╭─ RECORDED DATA

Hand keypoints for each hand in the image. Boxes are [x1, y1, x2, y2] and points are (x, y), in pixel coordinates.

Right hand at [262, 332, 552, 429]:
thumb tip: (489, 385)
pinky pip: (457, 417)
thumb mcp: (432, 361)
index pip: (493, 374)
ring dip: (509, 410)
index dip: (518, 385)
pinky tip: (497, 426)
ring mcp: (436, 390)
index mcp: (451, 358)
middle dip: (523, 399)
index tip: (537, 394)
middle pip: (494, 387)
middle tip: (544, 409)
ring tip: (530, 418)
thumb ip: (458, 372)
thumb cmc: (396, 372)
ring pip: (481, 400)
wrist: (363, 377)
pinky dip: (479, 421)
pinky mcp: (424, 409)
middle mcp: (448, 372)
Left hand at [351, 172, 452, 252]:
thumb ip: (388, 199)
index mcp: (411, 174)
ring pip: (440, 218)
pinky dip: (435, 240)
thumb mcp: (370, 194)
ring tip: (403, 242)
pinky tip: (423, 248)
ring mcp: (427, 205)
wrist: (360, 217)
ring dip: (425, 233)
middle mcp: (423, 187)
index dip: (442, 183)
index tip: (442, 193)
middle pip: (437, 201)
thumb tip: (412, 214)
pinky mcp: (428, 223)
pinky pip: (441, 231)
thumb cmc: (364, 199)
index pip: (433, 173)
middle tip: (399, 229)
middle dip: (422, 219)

╰─

* EXERCISE AIM *
Set down, exactly and in full, the lines from the one containing "middle mcp: (423, 187)" through the end of the entries; no other line belongs.

* ANSWER BOX *
middle mcp: (423, 187)
index dip: (442, 183)
index tip: (442, 193)
middle pip: (437, 201)
thumb tip: (412, 214)
pinky mcp: (428, 223)
pinky pip: (441, 231)
thumb cmc: (364, 199)
index pip: (433, 173)
middle tip: (399, 229)
middle dip: (422, 219)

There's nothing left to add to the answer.